More or less. In my layman’s understanding: Black holes ‘evaporate’ slowly through Hawking radiation, losing mass as a function of their surface area (simplistically, particle/anti-particle pairs ‘pop out of nothing’ near the event horizon, one gets swallowed up the other escapes, this means a net loss of energy, which has to ‘paid’ by the black hole losing mass, think E=mc^2^).
Since a black hole behaves (geometrically) like any other sphere, the proportion of its area to its volume will grow as the black hole loses mass (i.e. it will have more and more relative area the smaller it gets), this process speeds up over time thus ending in what I guess you could call an explosion (more a whimper than a bang, to borrow a phrase).

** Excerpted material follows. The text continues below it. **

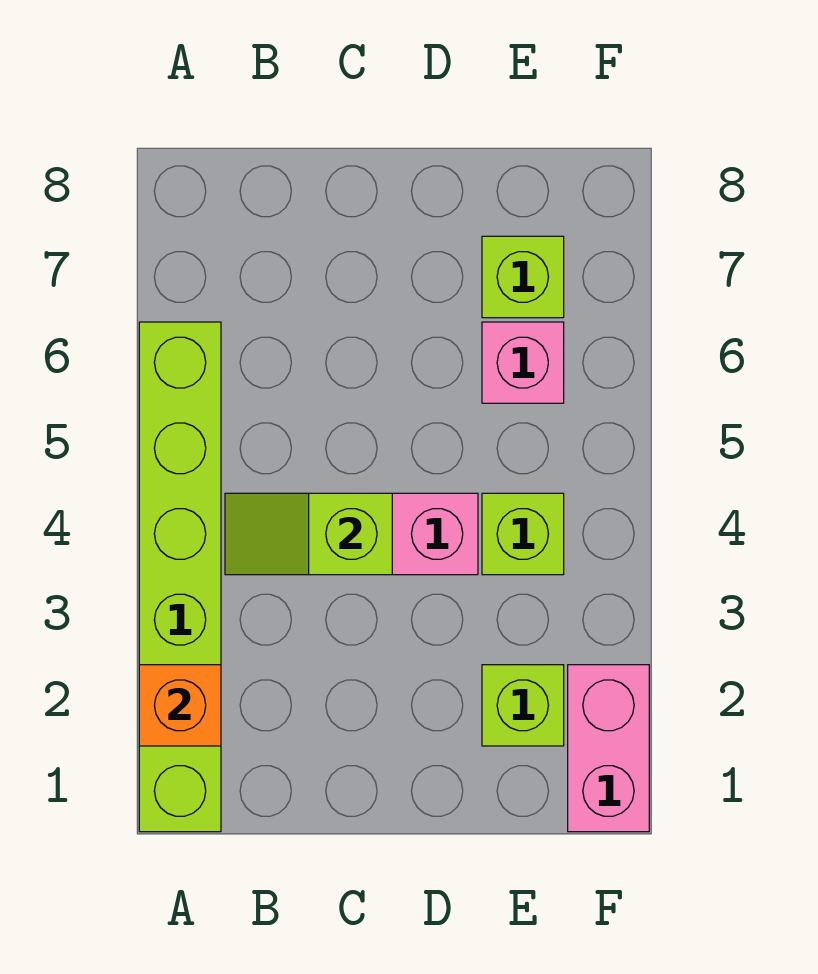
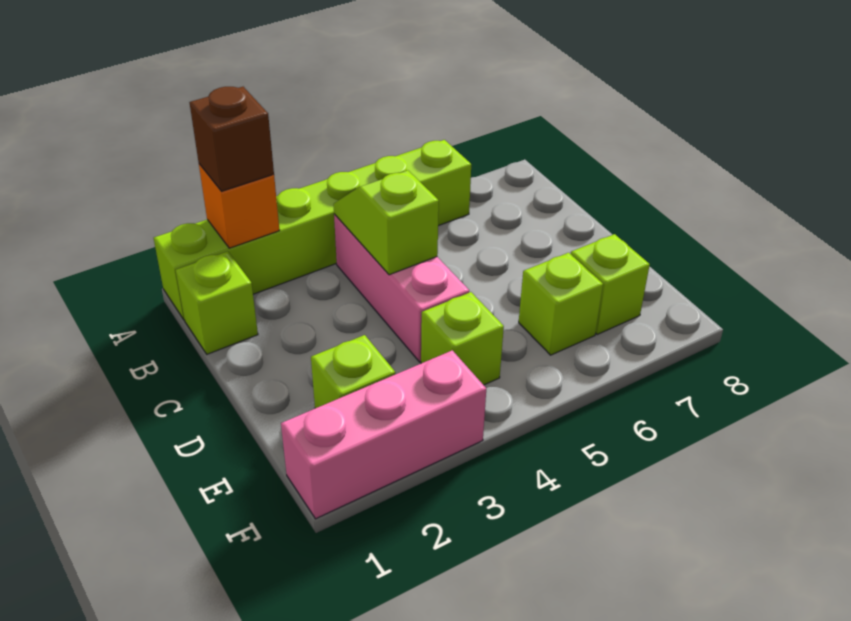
none -> brown brick A2 level 3
none -> lime brick B1 level 1
pink brick E6 level 1 -> lime brick E6 level 1
pink brick F1:F2 level 1 -> pink brick F1:F3 level 1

Part 2 of your question: We don’t know.
remon@ani.social 1 day ago
They don’t. They do evaporate though.
Lumidaub@feddit.org 1 day ago
That’s a hypothesis though, right? They haven’t detected any yet afaik (which the article could make clearer in its introduction).

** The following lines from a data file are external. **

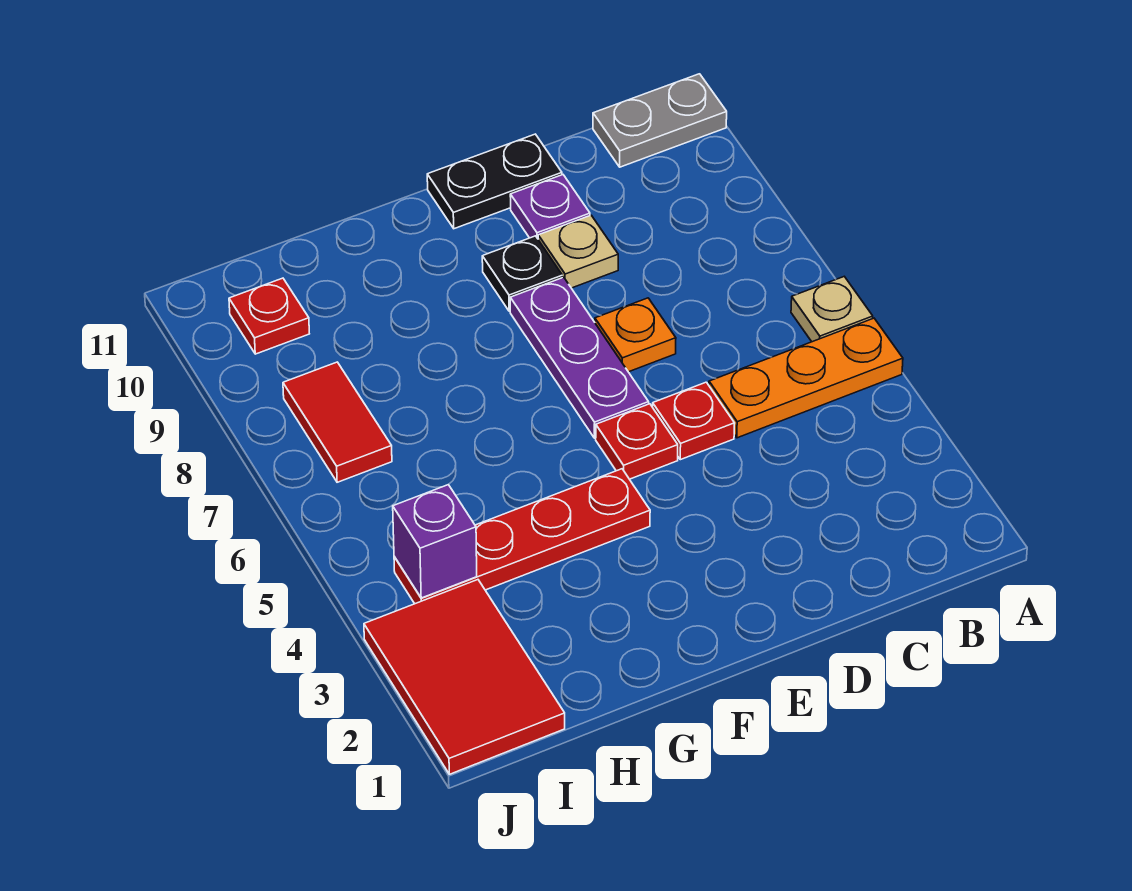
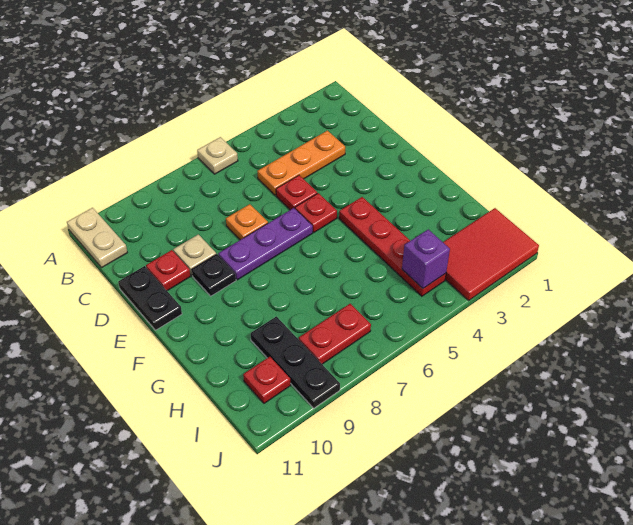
orange plate A5:C5 level 1 -> orange plate C3:C5 level 1
grey plate A11:B11 level 1 -> tan plate A11:B11 level 1
purple plate D10 level 1 -> red plate D10 level 1
none -> black plate H9:J9 level 1
red tile I7:I8 level 1 -> red plate I7:I8 level 1

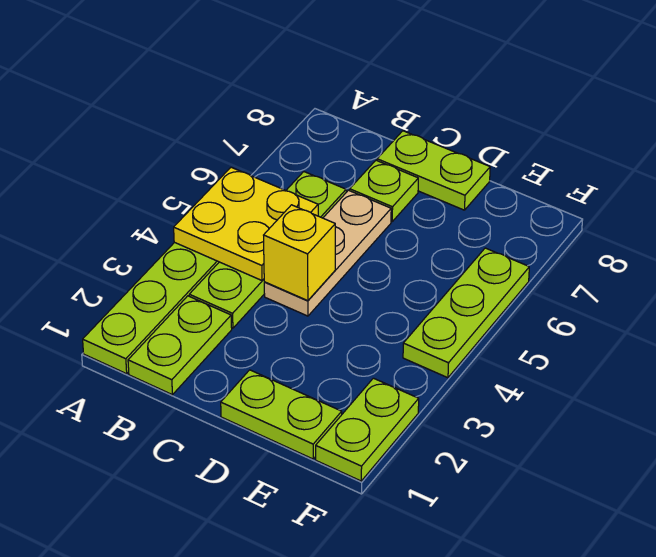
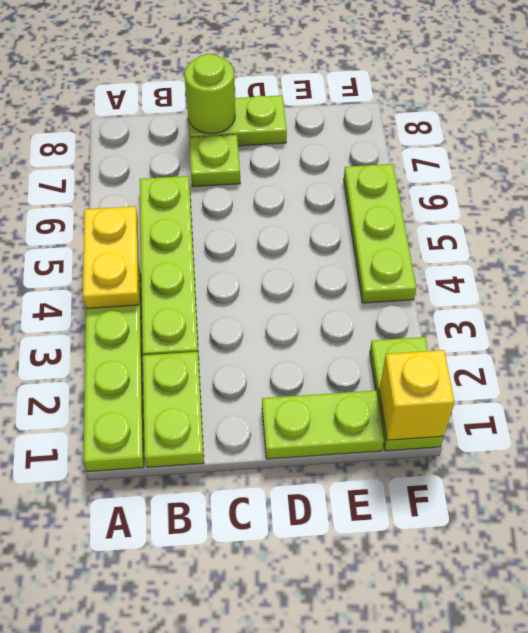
yellow plate A4:B5 level 2 -> yellow plate A4:A5 level 2
tan plate C4:C6 level 1 -> none
yellow brick C4 level 2 -> yellow brick F1 level 2
none -> lime round brick C8 level 2

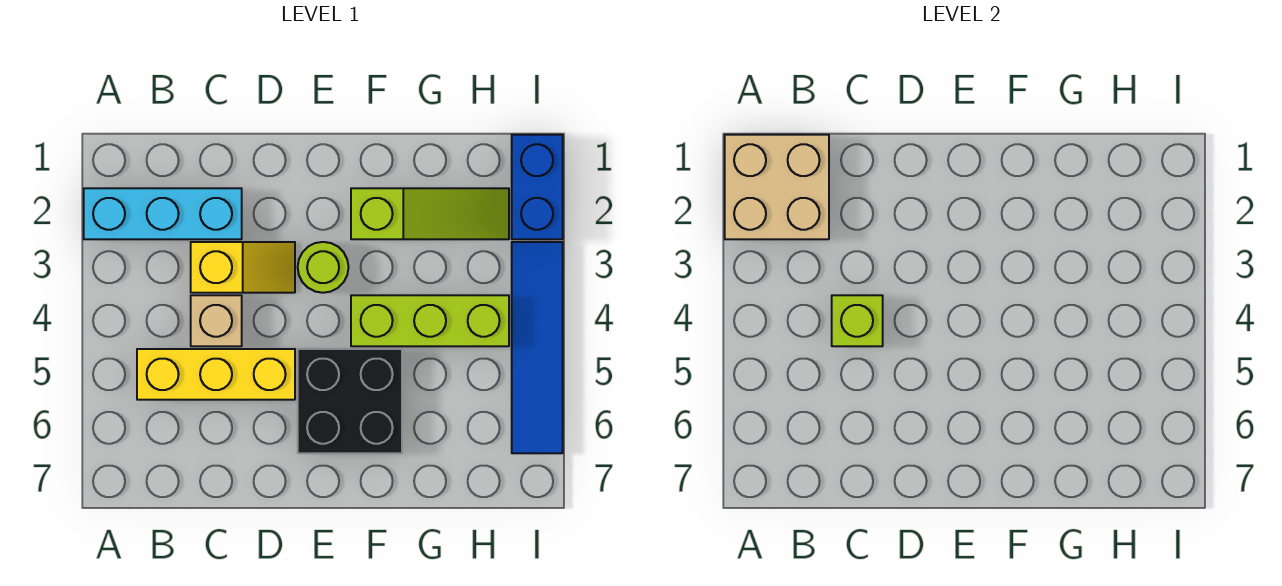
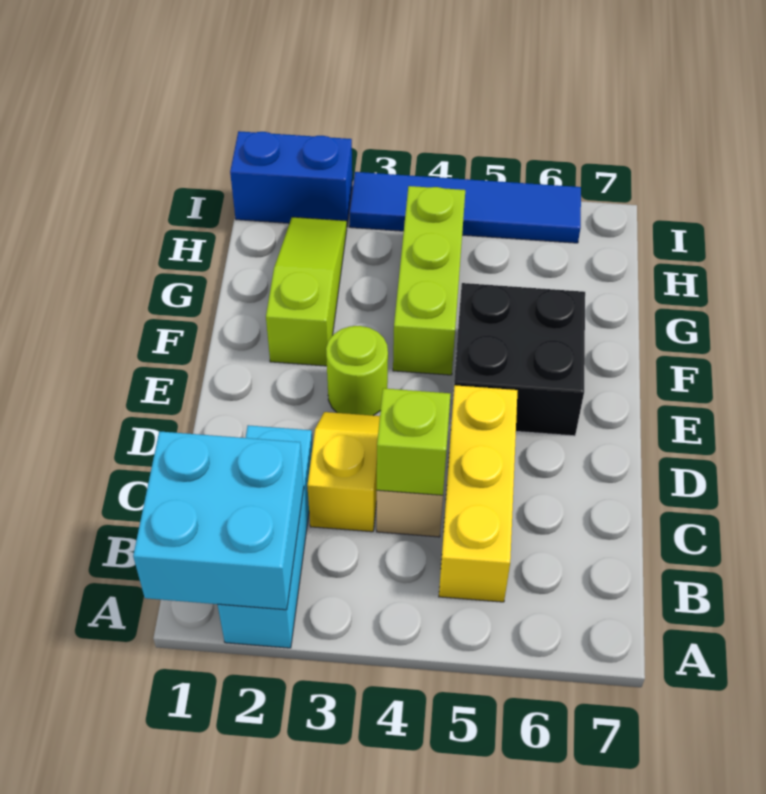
tan brick A1:B2 level 2 -> cyan brick A1:B2 level 2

remon@ani.social 1 day ago
Yeah, it mentions it at the end under the “Experimental observation” section.
Lumidaub@feddit.org 1 day ago
Yes, I know, but realistically, many (most?) people just want brief, general information, which is what the introductory paragraph is for, no? So I’d argue it should say “hypothesised” or “predicted” somewhere in the, ideally, first sentence.